**Task to carry out**
Return only the lines of the listing below that run from the line with "ne synkronoidaan muihin" through the line with "2. Kielletyt toimet", both ends included, exactly as written.

**Supplied records**
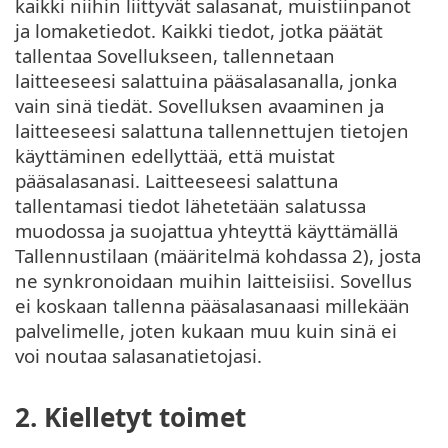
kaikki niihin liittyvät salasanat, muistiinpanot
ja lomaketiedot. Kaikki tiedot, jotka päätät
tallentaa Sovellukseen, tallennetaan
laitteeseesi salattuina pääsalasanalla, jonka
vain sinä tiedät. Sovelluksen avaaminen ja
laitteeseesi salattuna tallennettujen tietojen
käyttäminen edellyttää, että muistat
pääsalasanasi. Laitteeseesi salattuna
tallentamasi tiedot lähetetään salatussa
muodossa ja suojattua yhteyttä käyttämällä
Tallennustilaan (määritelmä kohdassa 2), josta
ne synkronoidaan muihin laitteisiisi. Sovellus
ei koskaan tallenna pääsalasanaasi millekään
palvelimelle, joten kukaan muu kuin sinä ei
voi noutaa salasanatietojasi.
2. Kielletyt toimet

==

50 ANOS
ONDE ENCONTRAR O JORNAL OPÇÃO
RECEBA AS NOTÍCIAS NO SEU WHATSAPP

**Solution to this task**
ne synkronoidaan muihin laitteisiisi. Sovellus
ei koskaan tallenna pääsalasanaasi millekään
palvelimelle, joten kukaan muu kuin sinä ei
voi noutaa salasanatietojasi.
2. Kielletyt toimet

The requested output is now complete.